Segment Start: Data records

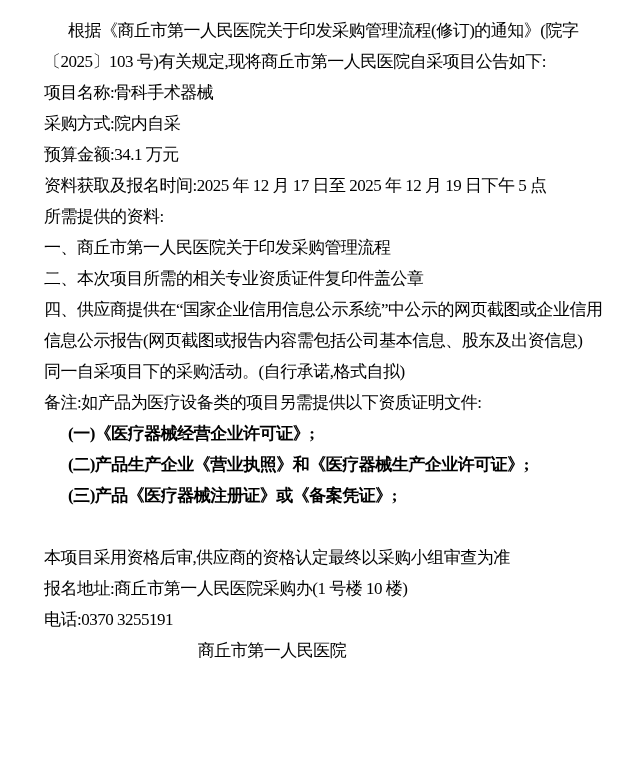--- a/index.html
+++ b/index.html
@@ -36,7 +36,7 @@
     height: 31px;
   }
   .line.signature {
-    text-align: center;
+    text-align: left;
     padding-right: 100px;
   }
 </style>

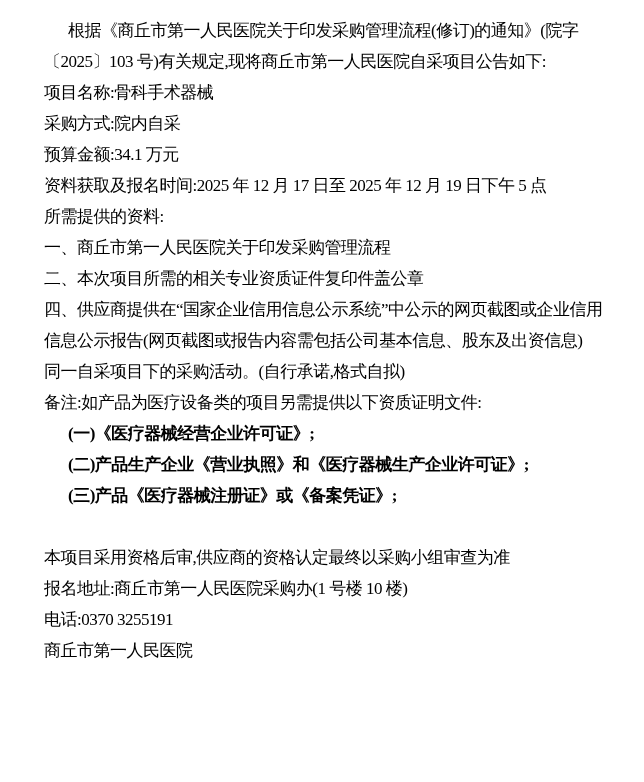--- a/index.html
+++ b/index.html
@@ -65,6 +65,7 @@
   <div class="line">报名地址:商丘市第一人民医院采购办(1 号楼 10 楼)</div>
   <div class="line">电话:0370 3255191</div>
   <div class="line signature">商丘市第一人民医院</div>
+  <div class="line signature">2025 年 12 月 17 日</div>
 </div>
 
 </body></html>

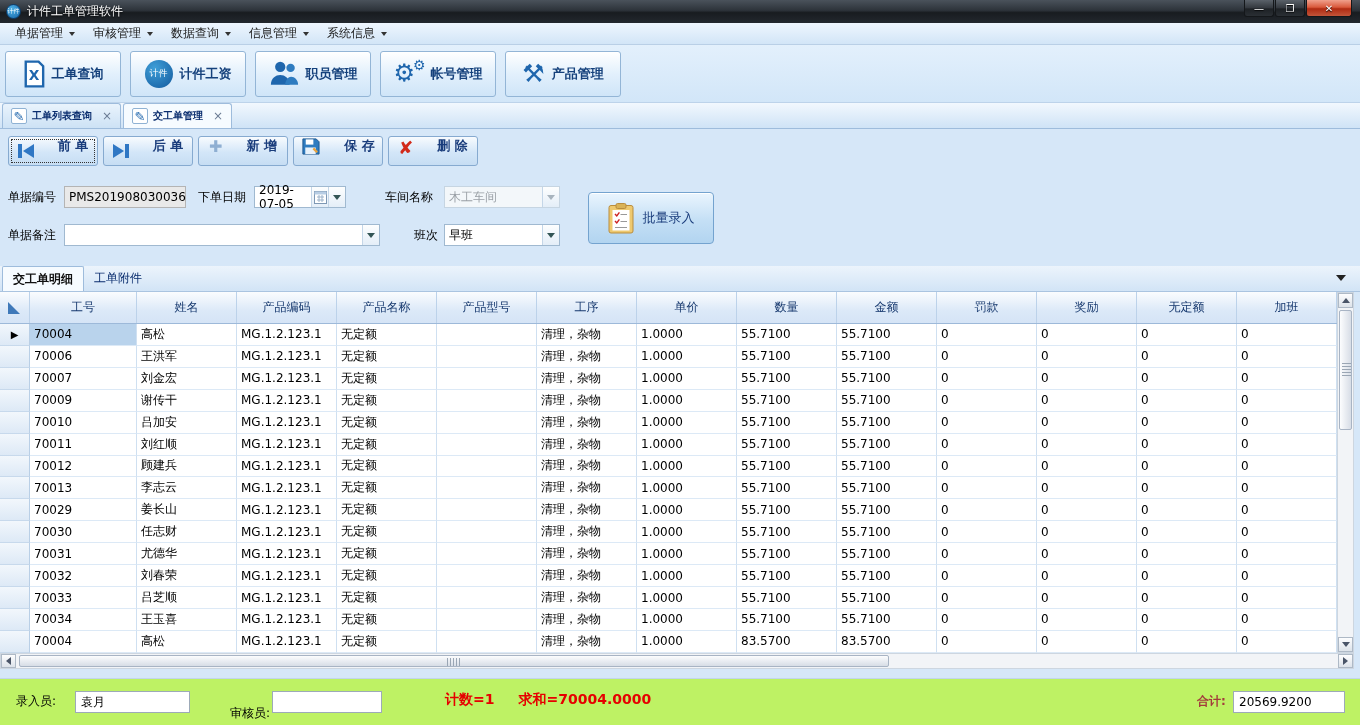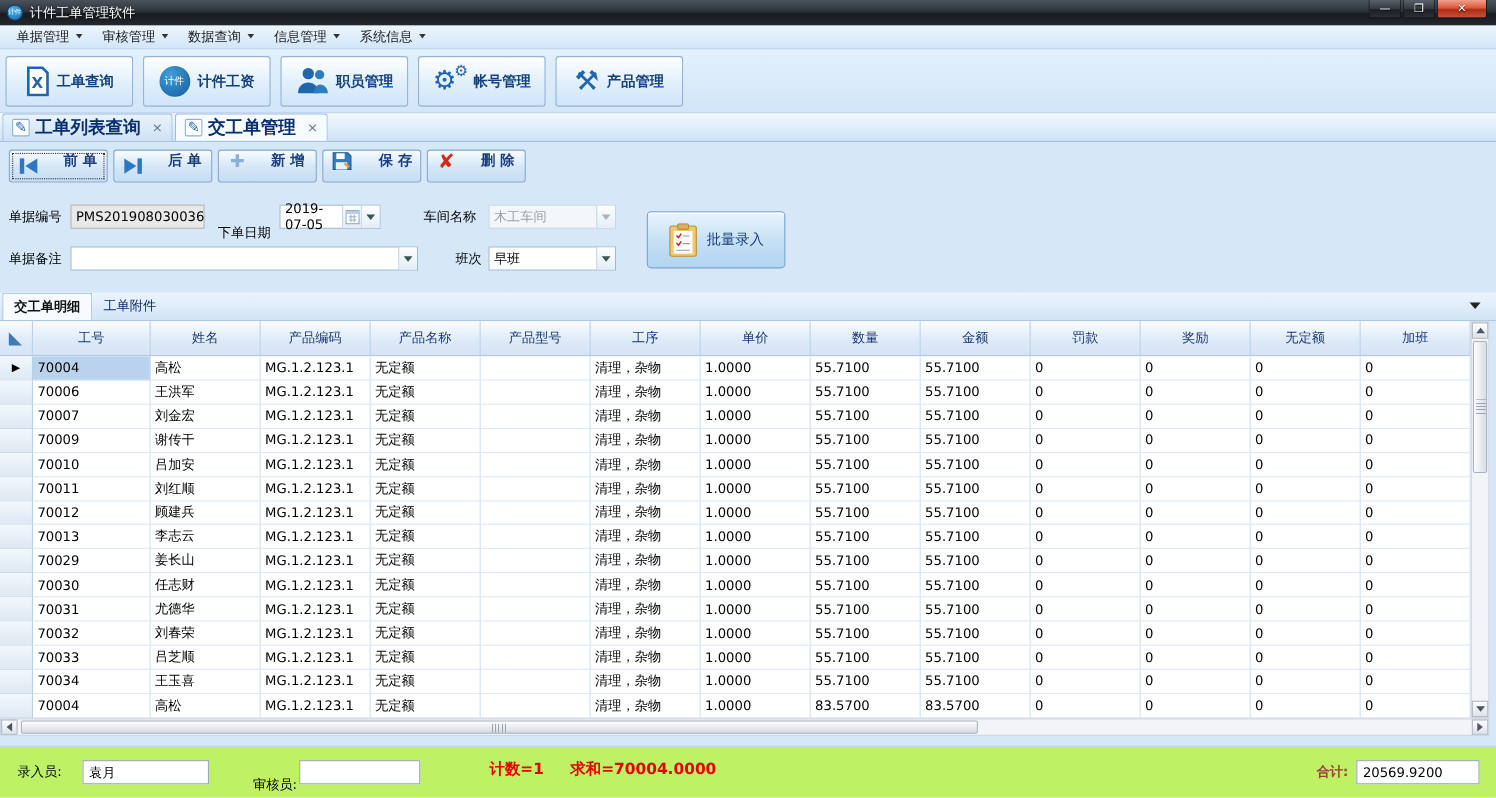--- a/index.html
+++ b/index.html
@@ -16,7 +16,7 @@
   .win-btn.close { width:46px; background:linear-gradient(#f0a08c,#d9593c 45%,#b02b12 55%,#c2553a); }
 
   
-  .menubar { height:22px; background:linear-gradient(#eef6fe,#d2e5f7); border-bottom:1px solid #b9cfe6; display:flex; align-items:flex-start; padding-left:6px; }
+  .menubar { height:22px; background:linear-gradient(#eef6fe,#d2e5f7); border-bottom:1px solid #b9cfe6; display:flex; align-items:center; padding-left:6px; }
   .menu-item { display:flex; align-items:center; padding:0 9px; height:20px; color:#1a1a1a; cursor:default; }
   .menu-item .dd { width:0; height:0; border-left:3.5px solid transparent; border-right:3.5px solid transparent; border-top:4px solid #333; margin-left:6px; }
 

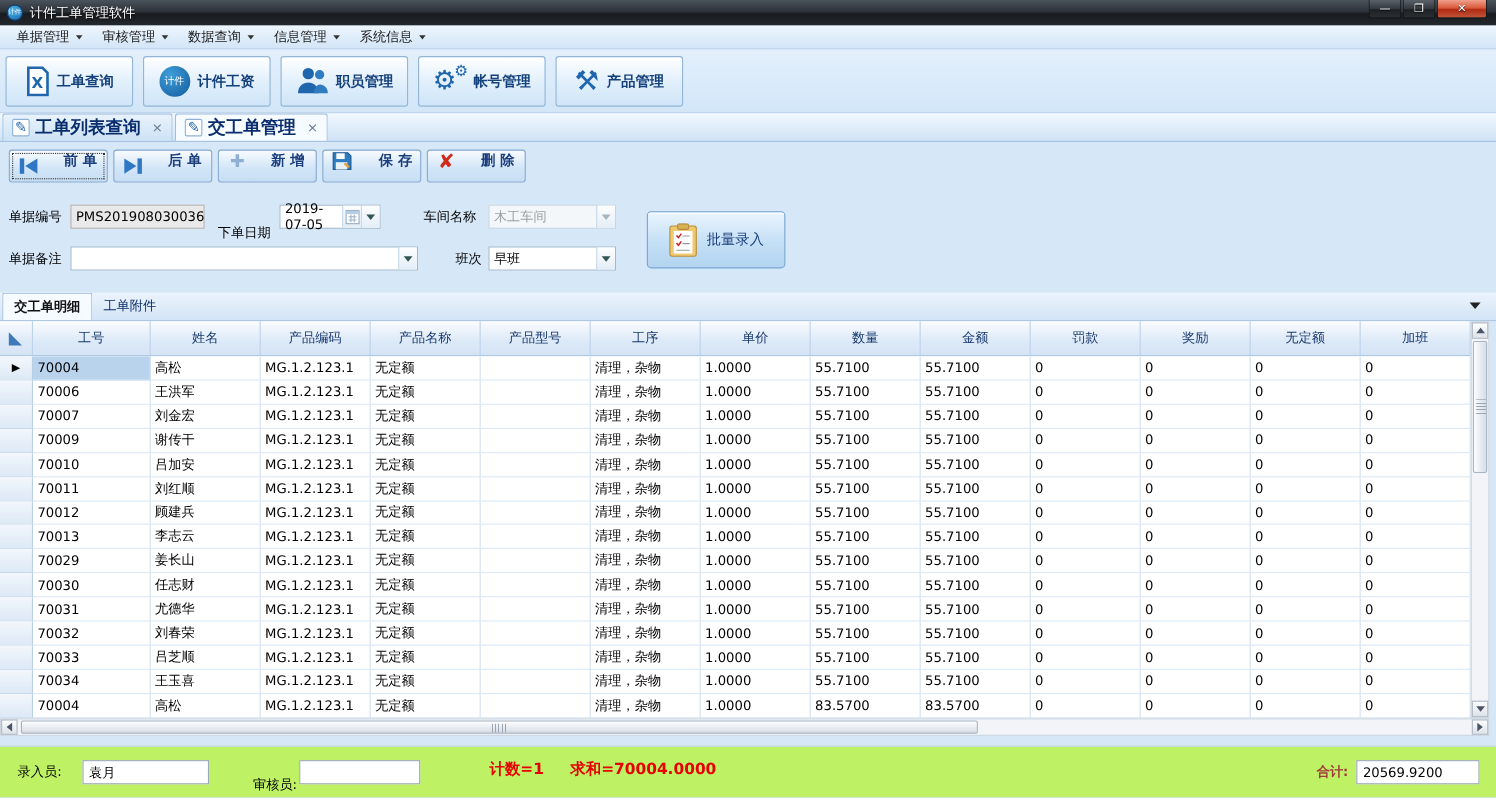--- a/index.html
+++ b/index.html
@@ -36,7 +36,7 @@
   .doc-tab { height:25px; display:flex; align-items:center; padding:0 8px; border:1px solid #9ebcdc; border-bottom:none; border-radius:3px 3px 0 0; background:linear-gradient(#e9f3fc,#cde2f5); margin-right:2px; }
   .doc-tab.active { background:#f6fbff; }
   .doc-tab .pencil { color:#1f66ad; font-size:13px; margin-right:5px; background:#fff; border:1px solid #8fb2d4; width:16px; height:16px; display:flex; align-items:center; justify-content:center; border-radius:2px; }
-  .doc-tab .t-lbl { color:#0a2d6e; font-weight:bold; font-size:16px;text-align:right; }
+  .doc-tab .t-lbl { color:#0a2d6e; font-weight:bold; font-size:10px;text-align:right; }
   .doc-tab .t-close { color:#6b7c94; margin-left:10px; font-size:12px; }
 
   

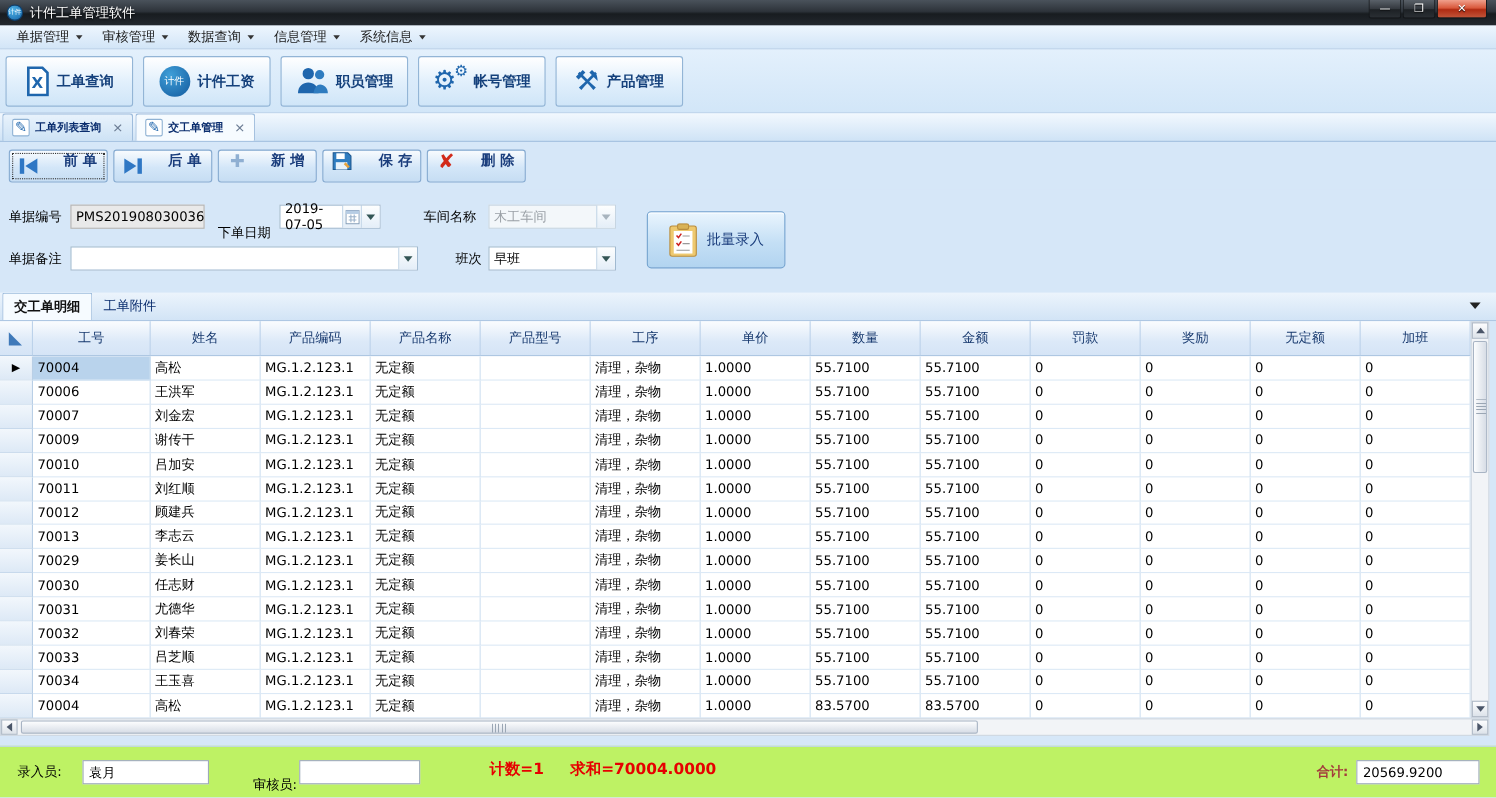--- a/index.html
+++ b/index.html
@@ -234,7 +234,7 @@
     <span class="f-label" style="left:8px;top:14px;">单据编号</span>
     <div class="f-input readonly" style="left:64px;top:14px;width:122px;"><span>PMS201908030036</span></div>
 
-    <span class="f-label" style="left:198px;top:28px;">下单日期</span>
+    <span class="f-label" style="left:198px;top:14px;">下单日期</span>
     <div class="combo" style="left:254px;top:14px;width:92px;">
       <span class="val">2019-07-05</span>
       <span class="dd-btn">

Segment End: Data records

> Task instructions:
Collect from the data above every line that includes "align".

> Answer section:
-    text-align: center;
+    text-align: left;
-  .menubar { height:22px; background:linear-gradient(#eef6fe,#d2e5f7); border-bottom:1px solid #b9cfe6; display:flex; align-items:flex-start; padding-left:6px; }
+  .menubar { height:22px; background:linear-gradient(#eef6fe,#d2e5f7); border-bottom:1px solid #b9cfe6; display:flex; align-items:center; padding-left:6px; }
   .menu-item { display:flex; align-items:center; padding:0 9px; height:20px; color:#1a1a1a; cursor:default; }
   .doc-tab { height:25px; display:flex; align-items:center; padding:0 8px; border:1px solid #9ebcdc; border-bottom:none; border-radius:3px 3px 0 0; background:linear-gradient(#e9f3fc,#cde2f5); margin-right:2px; }
   .doc-tab .pencil { color:#1f66ad; font-size:13px; margin-right:5px; background:#fff; border:1px solid #8fb2d4; width:16px; height:16px; display:flex; align-items:center; justify-content:center; border-radius:2px; }
-  .doc-tab .t-lbl { color:#0a2d6e; font-weight:bold; font-size:16px;text-align:right; }
+  .doc-tab .t-lbl { color:#0a2d6e; font-weight:bold; font-size:10px;text-align:right; }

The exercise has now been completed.